Extrait source >>
Sur la recevabilité, Me X ès qualités invoque les dispositions de l'article 4 du règlement CE n° 1346/2000 du 29 mai 2000 qui prévoient que la loi de l'Etat membre dans lequel est ouverte une procédure d'insolvabilité détermine les biens qui font l'objet du dessaisissement du débiteur. Or il prétend que la loi italienne prévoit que le débiteur n'est pas dessaisi de ses biens et droits pendant la procédure de concordat préventif. Dans ces conditions, il est estime que l'article 15 du même règlement n'est pas applicable. Il ajoute qu'une fois la procédure de liquidation judiciaire de la société Ber Racing Italy prononcée, il est intervenu volontairement à l'instance ès qualités de sorte que la procédure devant le tribunal de commerce de Marseille s'est valablement poursuivie. En tout état de cause, il prétend que son intervention volontaire a eu pour effet de régulariser la procédure en application de l'article L. 641-9 du Code de commerce alinéa 1er et des dispositions de l'article 126 du Code de procédure civile.
Sur le fond, il critique le jugement entrepris pour avoir écarté les éléments de preuve apportés concernant les inexécutions contractuelles alléguées au seul motif qu'ils auraient été " établis après la date de rupture du contrat " alors même que les témoignages versés aux débats concernaient des difficultés existant avant ladite rupture.
Il affirme apporter d'autres éléments de preuve pour établir les fautes reprochées à la société Shark. A l'encontre de cette dernière, il se prévaut de retards constants dans la livraison des produits ainsi que d'une multiplication des défauts des produits livrés, ce qui aurait eu pour effet de détourner les revendeurs de la marque Shark et d'entacher la réputation de la société Ber Racing Italy. Il fait encore grief à la société Shark d'avoir refusé de garantir les casques vendus par la société Ber Racing en violation de l'article 9 du contrat de distribution. Il invoque également un manquement de la société Shark à son obligation de bonne foi contractuelle. A cet égard, il prétend que la société Shark a employé des manœuvres déloyales pour s'emparer du réseau de distribution constitué par la société Ber Racing Italy et a fixé à cette dernière des objectifs impossibles à atteindre.
Me X ès qualités revendique à titre de réparation, la prise en charge des surcoûts de réparation que la société Ber Racing Italy a exposés, une indemnisation au titre de la perte de clientèle ainsi que d'une perte de marge et la réparation d'un préjudice d'image.

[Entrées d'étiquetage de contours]

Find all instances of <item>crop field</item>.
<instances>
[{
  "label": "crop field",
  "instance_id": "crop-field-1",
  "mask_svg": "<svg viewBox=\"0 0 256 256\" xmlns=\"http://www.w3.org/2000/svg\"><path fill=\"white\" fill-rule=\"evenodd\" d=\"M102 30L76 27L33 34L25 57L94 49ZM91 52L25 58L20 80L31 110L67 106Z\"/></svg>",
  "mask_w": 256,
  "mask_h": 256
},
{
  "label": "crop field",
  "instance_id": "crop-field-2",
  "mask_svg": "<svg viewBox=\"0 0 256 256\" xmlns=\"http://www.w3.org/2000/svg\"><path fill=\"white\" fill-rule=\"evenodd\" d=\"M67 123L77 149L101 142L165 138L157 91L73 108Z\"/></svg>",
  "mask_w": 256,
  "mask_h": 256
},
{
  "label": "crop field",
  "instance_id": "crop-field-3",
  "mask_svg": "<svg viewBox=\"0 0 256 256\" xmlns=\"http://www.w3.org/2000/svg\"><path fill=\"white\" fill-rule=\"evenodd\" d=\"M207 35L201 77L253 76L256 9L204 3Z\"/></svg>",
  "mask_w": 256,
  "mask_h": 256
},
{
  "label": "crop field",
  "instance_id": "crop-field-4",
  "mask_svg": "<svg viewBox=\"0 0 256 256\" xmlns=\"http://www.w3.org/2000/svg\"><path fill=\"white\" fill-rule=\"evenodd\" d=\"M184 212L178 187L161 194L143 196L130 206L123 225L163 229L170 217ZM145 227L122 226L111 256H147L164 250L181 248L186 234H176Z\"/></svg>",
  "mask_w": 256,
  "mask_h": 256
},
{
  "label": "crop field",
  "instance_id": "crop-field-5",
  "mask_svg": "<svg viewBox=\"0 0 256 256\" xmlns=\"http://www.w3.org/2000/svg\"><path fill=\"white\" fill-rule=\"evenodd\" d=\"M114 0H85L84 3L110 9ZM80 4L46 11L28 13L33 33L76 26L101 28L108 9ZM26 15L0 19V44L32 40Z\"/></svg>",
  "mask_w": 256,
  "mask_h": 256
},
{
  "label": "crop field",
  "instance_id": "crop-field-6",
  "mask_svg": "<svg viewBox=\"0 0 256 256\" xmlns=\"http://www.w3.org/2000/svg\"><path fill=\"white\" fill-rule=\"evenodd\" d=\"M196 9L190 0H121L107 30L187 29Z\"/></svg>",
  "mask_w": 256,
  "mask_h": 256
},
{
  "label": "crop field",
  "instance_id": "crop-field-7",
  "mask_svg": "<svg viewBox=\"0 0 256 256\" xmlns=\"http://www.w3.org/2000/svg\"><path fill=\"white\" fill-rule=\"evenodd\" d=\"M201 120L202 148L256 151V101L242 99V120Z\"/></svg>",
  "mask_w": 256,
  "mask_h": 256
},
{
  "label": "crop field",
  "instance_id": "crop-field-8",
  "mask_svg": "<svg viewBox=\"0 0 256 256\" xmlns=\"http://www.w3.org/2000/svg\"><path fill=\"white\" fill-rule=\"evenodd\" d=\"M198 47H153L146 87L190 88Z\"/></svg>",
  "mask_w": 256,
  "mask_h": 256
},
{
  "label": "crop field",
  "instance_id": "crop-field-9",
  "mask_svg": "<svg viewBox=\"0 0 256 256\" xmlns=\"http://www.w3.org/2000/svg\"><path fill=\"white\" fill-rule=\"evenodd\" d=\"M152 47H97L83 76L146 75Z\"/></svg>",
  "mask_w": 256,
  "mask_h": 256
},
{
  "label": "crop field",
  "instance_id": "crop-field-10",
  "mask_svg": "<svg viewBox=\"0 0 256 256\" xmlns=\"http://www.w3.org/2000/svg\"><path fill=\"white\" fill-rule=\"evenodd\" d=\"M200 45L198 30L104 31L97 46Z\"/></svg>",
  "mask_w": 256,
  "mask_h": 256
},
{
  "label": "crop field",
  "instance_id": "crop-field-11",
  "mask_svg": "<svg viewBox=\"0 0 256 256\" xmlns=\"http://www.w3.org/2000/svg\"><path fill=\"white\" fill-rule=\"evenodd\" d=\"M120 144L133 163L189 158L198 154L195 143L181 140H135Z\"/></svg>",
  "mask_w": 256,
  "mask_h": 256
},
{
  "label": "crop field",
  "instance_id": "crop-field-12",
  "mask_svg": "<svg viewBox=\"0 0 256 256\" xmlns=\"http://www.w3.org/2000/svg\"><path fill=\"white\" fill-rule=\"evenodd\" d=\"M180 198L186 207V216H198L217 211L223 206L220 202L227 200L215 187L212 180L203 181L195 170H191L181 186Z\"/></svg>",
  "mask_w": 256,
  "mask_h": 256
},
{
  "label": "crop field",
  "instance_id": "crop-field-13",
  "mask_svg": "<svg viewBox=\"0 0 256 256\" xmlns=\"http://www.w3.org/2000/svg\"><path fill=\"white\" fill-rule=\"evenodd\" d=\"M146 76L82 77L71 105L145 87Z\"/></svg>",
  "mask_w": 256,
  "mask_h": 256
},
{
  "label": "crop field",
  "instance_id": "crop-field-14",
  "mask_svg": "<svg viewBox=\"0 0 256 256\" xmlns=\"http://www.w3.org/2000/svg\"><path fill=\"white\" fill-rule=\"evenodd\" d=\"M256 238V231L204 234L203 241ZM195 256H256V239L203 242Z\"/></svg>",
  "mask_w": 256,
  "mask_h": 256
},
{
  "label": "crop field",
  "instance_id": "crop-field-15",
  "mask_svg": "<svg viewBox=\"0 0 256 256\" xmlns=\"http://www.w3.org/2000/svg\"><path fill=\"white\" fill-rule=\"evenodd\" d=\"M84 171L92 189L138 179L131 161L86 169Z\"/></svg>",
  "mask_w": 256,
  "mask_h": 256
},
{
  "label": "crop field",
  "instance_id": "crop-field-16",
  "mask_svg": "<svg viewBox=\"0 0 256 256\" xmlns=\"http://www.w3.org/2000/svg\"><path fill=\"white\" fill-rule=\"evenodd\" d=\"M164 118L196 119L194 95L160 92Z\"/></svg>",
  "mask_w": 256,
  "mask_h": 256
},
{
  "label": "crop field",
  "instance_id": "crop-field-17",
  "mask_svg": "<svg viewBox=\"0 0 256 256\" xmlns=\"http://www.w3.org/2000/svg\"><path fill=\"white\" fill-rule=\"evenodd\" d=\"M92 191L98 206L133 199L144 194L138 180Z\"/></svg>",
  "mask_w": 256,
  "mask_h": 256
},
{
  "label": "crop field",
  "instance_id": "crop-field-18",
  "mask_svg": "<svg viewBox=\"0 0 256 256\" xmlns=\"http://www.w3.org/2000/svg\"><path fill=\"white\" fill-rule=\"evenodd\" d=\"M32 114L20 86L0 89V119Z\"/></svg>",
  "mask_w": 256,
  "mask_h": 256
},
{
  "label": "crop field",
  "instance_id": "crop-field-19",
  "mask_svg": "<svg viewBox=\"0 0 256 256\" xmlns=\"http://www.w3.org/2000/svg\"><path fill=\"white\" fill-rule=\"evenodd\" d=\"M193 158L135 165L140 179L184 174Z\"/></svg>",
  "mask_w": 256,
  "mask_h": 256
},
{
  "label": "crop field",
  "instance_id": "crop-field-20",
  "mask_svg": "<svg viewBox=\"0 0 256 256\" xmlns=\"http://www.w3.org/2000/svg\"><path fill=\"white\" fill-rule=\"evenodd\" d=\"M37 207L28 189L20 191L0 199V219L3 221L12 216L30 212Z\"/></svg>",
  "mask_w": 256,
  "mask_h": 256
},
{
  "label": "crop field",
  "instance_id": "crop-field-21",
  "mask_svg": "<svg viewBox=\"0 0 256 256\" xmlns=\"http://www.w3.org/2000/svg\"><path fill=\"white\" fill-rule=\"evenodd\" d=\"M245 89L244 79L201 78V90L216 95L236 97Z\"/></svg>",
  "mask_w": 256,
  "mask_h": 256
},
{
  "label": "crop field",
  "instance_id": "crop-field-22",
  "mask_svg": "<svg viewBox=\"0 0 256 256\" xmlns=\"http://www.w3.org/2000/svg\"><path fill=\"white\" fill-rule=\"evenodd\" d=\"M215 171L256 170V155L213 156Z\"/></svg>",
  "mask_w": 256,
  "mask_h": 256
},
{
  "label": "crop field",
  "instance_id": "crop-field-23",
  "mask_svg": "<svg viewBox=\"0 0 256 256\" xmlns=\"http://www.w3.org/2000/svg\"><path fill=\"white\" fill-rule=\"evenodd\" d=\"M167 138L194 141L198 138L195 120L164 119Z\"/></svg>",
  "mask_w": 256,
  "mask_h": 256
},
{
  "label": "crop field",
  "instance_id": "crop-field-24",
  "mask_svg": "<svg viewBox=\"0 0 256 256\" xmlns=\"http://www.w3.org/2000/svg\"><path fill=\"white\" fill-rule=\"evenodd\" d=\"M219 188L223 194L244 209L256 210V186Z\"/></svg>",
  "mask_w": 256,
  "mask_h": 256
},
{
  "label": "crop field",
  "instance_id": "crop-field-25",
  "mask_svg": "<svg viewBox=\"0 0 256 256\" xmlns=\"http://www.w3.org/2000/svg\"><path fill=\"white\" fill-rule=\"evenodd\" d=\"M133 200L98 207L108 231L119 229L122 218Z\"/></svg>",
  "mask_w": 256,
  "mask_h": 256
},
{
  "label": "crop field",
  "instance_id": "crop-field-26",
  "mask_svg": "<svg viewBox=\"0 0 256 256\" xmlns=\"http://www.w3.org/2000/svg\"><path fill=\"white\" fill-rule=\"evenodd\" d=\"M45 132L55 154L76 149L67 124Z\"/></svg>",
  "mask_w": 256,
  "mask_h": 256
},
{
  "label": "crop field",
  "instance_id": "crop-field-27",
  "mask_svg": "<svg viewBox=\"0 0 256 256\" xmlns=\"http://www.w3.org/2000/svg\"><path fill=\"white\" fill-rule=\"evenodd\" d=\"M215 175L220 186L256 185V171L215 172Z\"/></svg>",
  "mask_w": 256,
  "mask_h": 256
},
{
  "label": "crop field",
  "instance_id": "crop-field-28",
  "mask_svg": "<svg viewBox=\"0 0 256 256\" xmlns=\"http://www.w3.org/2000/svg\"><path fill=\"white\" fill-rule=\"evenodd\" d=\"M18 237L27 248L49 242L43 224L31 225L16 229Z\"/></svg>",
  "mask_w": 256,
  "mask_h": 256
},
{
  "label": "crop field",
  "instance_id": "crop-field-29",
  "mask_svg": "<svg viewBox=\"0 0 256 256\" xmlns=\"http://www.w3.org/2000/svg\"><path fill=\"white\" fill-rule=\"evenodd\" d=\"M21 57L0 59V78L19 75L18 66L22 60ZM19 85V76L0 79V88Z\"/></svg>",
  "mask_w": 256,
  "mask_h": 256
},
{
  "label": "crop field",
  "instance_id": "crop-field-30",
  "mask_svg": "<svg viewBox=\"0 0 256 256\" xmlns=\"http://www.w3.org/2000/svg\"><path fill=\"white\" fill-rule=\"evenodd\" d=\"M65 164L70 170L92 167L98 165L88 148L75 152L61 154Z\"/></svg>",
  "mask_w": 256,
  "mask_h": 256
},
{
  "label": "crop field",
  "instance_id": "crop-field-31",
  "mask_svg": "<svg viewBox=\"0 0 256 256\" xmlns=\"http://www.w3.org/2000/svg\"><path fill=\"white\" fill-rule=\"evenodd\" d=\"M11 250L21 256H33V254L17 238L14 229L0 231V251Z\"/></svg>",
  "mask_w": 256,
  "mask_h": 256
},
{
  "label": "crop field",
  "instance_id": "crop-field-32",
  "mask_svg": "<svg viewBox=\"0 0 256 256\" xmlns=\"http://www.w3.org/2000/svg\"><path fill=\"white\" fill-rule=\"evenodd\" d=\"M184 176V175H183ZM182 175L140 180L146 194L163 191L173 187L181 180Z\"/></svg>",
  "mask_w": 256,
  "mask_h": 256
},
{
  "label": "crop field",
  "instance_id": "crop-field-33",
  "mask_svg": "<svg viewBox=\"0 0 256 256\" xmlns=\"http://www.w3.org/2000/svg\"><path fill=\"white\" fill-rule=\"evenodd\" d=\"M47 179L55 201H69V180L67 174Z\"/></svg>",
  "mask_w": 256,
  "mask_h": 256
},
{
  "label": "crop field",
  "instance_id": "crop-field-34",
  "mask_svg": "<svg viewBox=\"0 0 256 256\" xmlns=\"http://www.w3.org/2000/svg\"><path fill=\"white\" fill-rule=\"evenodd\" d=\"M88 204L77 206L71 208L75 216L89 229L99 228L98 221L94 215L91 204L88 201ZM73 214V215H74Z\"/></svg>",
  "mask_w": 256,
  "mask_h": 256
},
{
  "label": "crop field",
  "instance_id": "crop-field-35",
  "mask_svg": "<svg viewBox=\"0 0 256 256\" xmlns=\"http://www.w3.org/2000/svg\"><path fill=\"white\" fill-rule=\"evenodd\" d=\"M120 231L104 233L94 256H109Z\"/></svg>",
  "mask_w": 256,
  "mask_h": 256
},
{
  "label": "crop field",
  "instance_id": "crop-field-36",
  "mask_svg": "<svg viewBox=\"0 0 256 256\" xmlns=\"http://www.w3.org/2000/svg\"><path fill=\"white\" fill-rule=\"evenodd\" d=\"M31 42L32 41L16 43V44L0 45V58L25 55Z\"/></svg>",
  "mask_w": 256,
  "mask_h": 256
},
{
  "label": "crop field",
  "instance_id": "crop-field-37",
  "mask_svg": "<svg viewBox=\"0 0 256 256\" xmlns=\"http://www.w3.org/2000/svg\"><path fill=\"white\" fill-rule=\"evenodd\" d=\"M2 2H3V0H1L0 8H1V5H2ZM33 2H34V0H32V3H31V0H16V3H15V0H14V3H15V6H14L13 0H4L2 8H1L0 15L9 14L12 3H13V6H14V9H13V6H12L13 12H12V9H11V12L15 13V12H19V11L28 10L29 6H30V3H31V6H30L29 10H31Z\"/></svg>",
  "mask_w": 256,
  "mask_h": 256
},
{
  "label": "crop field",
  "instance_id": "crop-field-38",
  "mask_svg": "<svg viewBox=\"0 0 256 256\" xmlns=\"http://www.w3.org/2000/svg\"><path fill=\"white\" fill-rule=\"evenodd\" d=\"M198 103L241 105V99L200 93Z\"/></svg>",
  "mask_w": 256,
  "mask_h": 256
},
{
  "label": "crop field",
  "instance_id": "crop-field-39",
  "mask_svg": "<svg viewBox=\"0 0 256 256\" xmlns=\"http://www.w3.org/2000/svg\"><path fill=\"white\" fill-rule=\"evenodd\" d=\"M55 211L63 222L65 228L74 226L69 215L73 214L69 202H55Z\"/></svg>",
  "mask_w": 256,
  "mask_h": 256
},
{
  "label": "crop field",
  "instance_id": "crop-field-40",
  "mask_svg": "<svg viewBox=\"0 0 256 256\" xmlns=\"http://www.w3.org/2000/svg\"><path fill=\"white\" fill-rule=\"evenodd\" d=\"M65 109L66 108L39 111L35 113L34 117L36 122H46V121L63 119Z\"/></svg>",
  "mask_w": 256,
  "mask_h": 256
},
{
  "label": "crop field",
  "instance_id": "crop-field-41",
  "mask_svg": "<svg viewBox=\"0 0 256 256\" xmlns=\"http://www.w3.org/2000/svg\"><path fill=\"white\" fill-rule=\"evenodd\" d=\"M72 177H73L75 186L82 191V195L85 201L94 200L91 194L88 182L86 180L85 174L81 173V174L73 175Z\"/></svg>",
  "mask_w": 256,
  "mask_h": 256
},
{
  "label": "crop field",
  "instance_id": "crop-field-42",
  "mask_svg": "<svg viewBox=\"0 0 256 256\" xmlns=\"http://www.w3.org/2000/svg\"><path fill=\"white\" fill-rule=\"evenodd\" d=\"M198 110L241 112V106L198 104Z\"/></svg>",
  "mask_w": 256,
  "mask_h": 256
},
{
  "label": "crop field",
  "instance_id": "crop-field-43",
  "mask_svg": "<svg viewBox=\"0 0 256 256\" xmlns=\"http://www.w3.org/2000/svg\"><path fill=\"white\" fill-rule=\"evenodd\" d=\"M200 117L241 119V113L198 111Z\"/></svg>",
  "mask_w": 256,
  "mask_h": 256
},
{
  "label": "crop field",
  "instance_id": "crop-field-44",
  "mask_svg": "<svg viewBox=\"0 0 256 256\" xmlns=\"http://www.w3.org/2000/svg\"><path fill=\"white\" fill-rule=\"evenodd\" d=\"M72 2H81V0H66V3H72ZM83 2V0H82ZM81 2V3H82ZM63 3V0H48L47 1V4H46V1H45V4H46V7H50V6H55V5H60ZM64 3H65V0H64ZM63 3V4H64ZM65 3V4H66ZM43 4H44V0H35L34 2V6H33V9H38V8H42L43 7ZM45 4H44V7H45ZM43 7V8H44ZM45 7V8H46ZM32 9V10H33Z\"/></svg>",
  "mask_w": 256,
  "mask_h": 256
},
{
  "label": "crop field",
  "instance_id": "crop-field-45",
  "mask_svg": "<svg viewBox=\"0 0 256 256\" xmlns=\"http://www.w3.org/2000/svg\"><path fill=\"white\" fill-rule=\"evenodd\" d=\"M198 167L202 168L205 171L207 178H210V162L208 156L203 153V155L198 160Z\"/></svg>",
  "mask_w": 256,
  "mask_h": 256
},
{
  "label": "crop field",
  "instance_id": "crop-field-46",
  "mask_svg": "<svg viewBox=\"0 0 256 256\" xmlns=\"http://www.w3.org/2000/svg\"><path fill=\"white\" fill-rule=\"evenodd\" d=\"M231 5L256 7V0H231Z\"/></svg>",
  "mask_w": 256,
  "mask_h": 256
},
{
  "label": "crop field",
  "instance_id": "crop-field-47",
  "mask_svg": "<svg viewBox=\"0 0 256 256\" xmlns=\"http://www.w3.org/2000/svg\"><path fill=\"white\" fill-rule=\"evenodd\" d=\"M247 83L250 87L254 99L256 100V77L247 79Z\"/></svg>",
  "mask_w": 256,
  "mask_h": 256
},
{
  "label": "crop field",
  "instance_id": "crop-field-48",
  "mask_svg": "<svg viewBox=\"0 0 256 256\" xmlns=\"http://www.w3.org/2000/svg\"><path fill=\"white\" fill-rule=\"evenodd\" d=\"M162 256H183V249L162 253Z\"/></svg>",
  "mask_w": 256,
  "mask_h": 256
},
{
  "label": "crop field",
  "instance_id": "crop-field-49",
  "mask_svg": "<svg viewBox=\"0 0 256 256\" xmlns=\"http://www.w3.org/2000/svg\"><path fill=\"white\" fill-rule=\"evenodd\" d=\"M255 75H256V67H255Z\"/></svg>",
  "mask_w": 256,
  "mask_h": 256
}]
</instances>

Consignes >> Rédigez la suite de l'extrait sur le litige entre Ber Racing Italy et la société Shark, en reprenant juste après sa dernière phrase.

Réponse >>
Sur la rupture brutale des relations commerciales, il soutient que le préavis observé de huit mois était insuffisant eu égard à l'ancienneté des relations (13 ans) ainsi qu'aux circonstances particulières de la cause telles que l'investissement réalisé par la société Ber Racing Italy pour lancer la marque Shark en Italie puis pour maintenir le réseau des revendeurs, l'exclusivité de la distribution et l'importance des relations entretenues, la société Shark étant le deuxième fournisseur de la société Ber Racing Italy. Il ajoute que la société Shark aurait laissé croire à la société Ber Racing Italy qu'un nouveau contrat serait conclu et aurait exigé de celle-ci qu'elle rachète 7000 casques supplémentaires au mois de novembre 2009. Dans ces conditions, il considère qu'un préavis de 3 ans aurait dû être observé et réclame une indemnisation au titre de la perte de marge résultant de l'insuffisance du préavis, soit une somme de 3 152 000 euros sur la base d'un taux de marge de 50,1 % réalisé avec la marque Arai.
Me X ès qualités revendique encore une somme de 1 247 639,44 euros au titre du stock important de produits invendus résultant à la fois des commandes annulées par les revendeurs en raison de la défectuosité des marchandises livrées et de la commande de 7000 casques supplémentaires imposée par la société Shark en vue de la poursuite des relations.
Vu les dernières conclusions notifiées le 23 août 2017 par la société Shark, par lesquelles il est demandé à la cour de :
A titre principal,
Vu l'article 15 du règlement CE n° 1346/2000 du 29 mai 2000,
Vu l'article L. 641-9 du Code de commerce,
- la recevoir en son appel incident et le dire bien fondé,
- constater que l'instance diligentée le 24 octobre 2012 par la société Ber Racing Italy a été interrompue deux fois sans jamais être reprise par le nouveau représentant légal de ladite société Ber Racing Italy,
- constater en particulier que l'instance a été interrompue à l'encontre de la société Ber Racing Italy par l'ouverture d'une procédure " concordat préventif " au sens du droit italien.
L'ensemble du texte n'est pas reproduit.